Microsoft is issuing an out of band security update tomorrow September 28,2010.
My personal suggestion is to avoid any online shopping and online banking for a day or two.
The exploit affects the Microsoft .net service that is used for keeping information on a Web server secure.
The SAN’s internet storm center sums up Microsoft’s advisory this way:
Translated, this means that the vulnerability undermines basic web application security.
While there probably be updates for all Windows computers, the real problem is on a Web server that is used for any type of financial account.

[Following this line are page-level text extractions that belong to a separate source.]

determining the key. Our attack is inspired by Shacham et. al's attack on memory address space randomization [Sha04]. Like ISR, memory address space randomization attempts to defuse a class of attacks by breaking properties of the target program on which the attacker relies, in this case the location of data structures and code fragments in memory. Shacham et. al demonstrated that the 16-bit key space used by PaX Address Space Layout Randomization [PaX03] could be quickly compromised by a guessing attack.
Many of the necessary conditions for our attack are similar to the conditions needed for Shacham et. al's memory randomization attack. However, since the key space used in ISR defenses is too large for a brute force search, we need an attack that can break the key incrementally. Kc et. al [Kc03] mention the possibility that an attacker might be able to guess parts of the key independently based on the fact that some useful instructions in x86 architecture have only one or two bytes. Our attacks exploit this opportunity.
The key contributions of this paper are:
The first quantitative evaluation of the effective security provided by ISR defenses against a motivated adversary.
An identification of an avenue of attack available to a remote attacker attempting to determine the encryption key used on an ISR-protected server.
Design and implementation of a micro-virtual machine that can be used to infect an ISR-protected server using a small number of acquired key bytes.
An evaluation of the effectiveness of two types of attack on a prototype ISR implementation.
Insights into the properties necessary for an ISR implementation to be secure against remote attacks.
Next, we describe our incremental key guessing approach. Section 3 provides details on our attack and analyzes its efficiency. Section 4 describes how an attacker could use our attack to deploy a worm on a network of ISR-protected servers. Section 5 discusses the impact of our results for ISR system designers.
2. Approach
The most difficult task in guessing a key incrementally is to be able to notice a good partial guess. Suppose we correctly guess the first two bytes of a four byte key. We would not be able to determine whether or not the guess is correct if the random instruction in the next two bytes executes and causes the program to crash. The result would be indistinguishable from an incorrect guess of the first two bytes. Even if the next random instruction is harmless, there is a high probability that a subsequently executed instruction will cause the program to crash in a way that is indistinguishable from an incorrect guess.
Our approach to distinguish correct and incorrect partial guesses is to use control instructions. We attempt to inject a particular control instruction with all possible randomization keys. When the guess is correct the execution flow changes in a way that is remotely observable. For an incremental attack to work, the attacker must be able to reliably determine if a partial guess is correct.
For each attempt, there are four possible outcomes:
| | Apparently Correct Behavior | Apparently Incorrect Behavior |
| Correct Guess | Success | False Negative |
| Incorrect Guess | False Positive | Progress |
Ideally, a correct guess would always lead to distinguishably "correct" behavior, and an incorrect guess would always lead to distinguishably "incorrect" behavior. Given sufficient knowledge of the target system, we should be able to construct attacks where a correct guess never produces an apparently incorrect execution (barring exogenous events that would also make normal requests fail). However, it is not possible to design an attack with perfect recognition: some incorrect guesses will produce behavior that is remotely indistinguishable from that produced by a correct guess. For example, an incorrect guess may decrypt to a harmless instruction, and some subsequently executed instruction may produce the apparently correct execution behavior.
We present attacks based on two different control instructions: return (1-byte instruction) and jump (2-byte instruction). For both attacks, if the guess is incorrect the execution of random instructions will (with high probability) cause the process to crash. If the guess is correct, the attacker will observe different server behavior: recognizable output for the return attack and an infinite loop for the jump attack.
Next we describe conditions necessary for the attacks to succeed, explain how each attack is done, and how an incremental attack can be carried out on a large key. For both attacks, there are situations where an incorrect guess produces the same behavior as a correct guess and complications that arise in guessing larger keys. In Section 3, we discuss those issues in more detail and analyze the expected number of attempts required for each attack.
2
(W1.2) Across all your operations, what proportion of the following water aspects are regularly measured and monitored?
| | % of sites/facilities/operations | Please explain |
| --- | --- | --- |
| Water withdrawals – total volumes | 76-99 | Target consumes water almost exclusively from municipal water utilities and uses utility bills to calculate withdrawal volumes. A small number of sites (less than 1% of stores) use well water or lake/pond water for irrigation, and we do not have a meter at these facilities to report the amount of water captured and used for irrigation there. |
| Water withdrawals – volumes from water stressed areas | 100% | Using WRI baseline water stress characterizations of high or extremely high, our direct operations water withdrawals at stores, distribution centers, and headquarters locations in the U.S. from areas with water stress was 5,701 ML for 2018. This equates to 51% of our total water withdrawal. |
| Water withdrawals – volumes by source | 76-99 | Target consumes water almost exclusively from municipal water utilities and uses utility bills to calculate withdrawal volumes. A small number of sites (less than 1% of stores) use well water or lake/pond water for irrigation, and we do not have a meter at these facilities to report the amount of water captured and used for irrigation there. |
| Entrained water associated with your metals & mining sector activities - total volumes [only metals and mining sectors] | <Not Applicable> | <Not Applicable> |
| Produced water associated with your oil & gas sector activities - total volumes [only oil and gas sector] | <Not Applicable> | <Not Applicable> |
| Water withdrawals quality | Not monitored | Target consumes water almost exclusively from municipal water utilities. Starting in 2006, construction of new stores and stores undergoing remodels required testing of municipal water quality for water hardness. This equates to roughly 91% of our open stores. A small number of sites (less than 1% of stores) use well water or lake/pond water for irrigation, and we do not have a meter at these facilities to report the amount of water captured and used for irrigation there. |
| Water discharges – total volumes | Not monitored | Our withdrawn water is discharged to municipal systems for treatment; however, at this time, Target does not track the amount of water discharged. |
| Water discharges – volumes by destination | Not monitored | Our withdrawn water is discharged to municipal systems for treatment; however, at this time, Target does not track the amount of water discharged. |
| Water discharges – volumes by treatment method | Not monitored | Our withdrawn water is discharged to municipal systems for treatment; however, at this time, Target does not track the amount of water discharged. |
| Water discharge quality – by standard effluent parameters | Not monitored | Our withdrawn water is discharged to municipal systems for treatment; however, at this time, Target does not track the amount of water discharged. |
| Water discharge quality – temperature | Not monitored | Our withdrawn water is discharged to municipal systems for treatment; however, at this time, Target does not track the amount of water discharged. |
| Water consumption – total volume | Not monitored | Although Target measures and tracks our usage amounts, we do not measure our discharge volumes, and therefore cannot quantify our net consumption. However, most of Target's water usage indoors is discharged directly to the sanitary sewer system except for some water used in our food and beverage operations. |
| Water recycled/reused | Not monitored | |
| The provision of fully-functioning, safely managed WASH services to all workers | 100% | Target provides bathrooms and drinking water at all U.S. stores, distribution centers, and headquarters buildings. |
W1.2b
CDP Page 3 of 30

It is very easy for an attacker to access all the information on the server even if it is encrypted. Until these servers are patched, they have no real security.
SAN’s for the 2nd time in two years has issued a Yellow Threat level.
There are apparently live attacks occurring on servers right now and Microsoft has released some of the updates already to be downloaded, but most servers cannot patch until it is fully release tomorrow.
This affects only Windows Web servers.
The service is present on most Windows computers and will require an update too. The service is not normally used on personal computers and is not normally active and vulnerable to this exploit. Your personal computer is most likely safe till it is updated.
Websites that are not hosted on Windows servers are safe.
Which ones do and which ones don’t is the problem. Therefore, I suggest if you have any online shopping to do, wait for a few days till the servers can be patched. Do not do any online banking or financial transactions.
Viewing websites will be just fine as long as you are not giving any kind of account information. Google and Yahoo should be safe.